The northernmost community in the United States

Utqiaġvik 

Population: 4,500

Barrow is the northernmost community in the United States and is located in the Arctic Circle on the Chuckchi and Beaufort Sea coast. It is the largest village on the Arctic Slope with around 4,500 residents.  

Barrow’s climate is cold and dry; winter weather can be extreme with the combination of the below zero temperatures and wind. The annual precipitation is 4.5 inches.

Traditionally, Barrow is known as Utqiaġvik, but in 1825, the town was named after Sir John Barrow of the British Admiralty. Frederick William Beechey, a British Navy Captain gave the village its English name.

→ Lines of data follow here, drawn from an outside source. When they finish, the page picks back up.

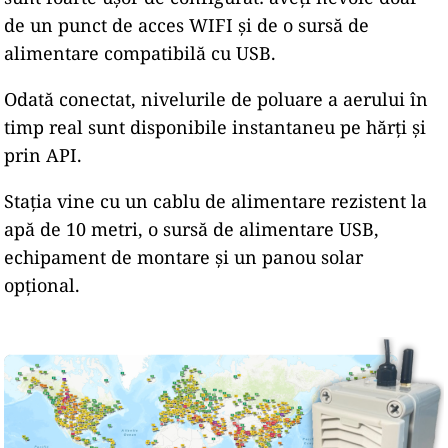
de un punct de acces WIFI și de o sursă de
alimentare compatibilă cu USB.
Odată conectat, nivelurile de poluare a aerului în
timp real sunt disponibile instantaneu pe hărți și
prin API.
Stația vine cu un cablu de alimentare rezistent la
apă de 10 metri, o sursă de alimentare USB,
echipament de montare și un panou solar
opțional.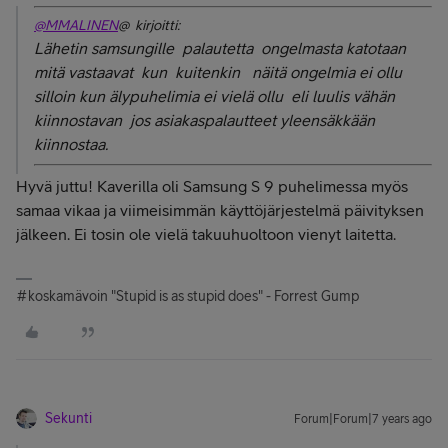
@MMALINEN
@ kirjoitti:
Lähetin samsungille palautetta ongelmasta katotaan
mitä vastaavat kun kuitenkin näitä ongelmia ei ollu
silloin kun älypuhelimia ei vielä ollu eli luulis vähän
kiinnostavan jos asiakaspalautteet yleensäkkään
kiinnostaa.
Hyvä juttu! Kaverilla oli Samsung S 9 puhelimessa myös
samaa vikaa ja viimeisimmän käyttöjärjestelmä päivityksen
jälkeen. Ei tosin ole vielä takuuhuoltoon vienyt laitetta.
#koskamävoin "Stupid is as stupid does" - Forrest Gump
Sekunti
Forum|Forum|7 years ago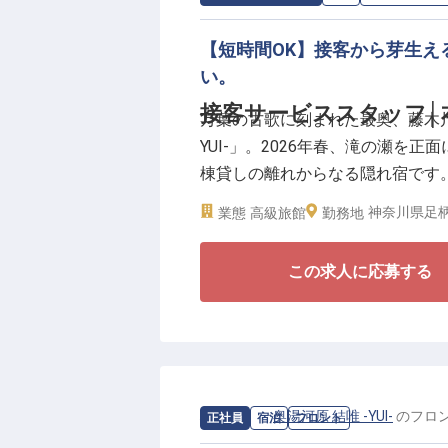
【短時間OK】接客から芽生え
い。
接客サービススタッフ│
万葉の古歌に刻まれた最奥、藤木川
YUI-」。2026年春、滝の瀬を
棟貸しの離れからなる隠れ宿です
演出する接客スタッフを募集しま
神奈川県足柄
業態
高級旅館
勤務地
【4時間で見える世界、4時間で残
この求人に応募する
4時間と聞くと「補助的な仕事だ
では、お一人のお客様が同じ時間
る。あなたが担当する4時間は、
旅行が、一番印象に残った」その
【「家庭の時間」と「プロの時間
求人情報：
奥湯河原 結唯 -YUI-
の
フロ
正社員
宿泊
フロント
ここで身につくのは、単なる配膳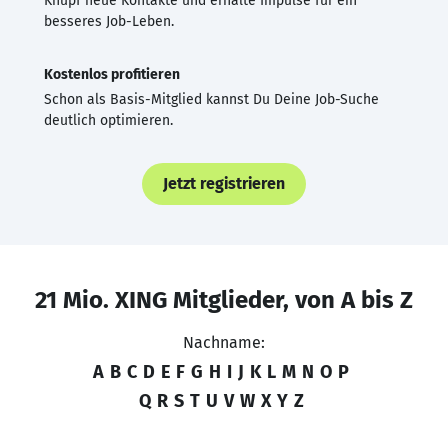
Knüpf neue Kontakte und erhalte Impulse für ein
besseres Job-Leben.
Kostenlos profitieren
Schon als Basis-Mitglied kannst Du Deine Job-Suche
deutlich optimieren.
Jetzt registrieren
21 Mio. XING Mitglieder, von A bis Z
Nachname:
A
B
C
D
E
F
G
H
I
J
K
L
M
N
O
P
Q
R
S
T
U
V
W
X
Y
Z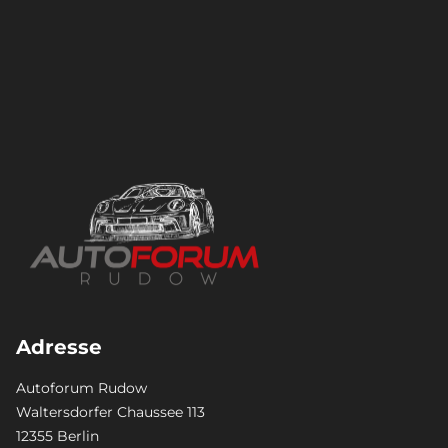
Adresse
Autoforum Rudow
Waltersdorfer Chaussee 113
12355 Berlin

At the time, Beechey was plotting the Arctic coastline in search of the Northwest Passage.

An important archaeological and anthropological site discovered in Barrow is the Birnick site, which contains dwelling mounds of a culture believed to have existed between 500-900 A.D. These scientific discoveries are further evidence of the prehistoric culture that populated Alaska’s northernmost coast.

Many in Barrow continue to rely on subsistence hunting, fishing and whaling. Although Barrow is a modern community, the traditional bearded seal skin boats, also known as umiaq, continue to be used today for hunting bowhead whales.

Community amenities include three primary grocery stores, a Wells Fargo branch, a handful of restaurants, and several churches.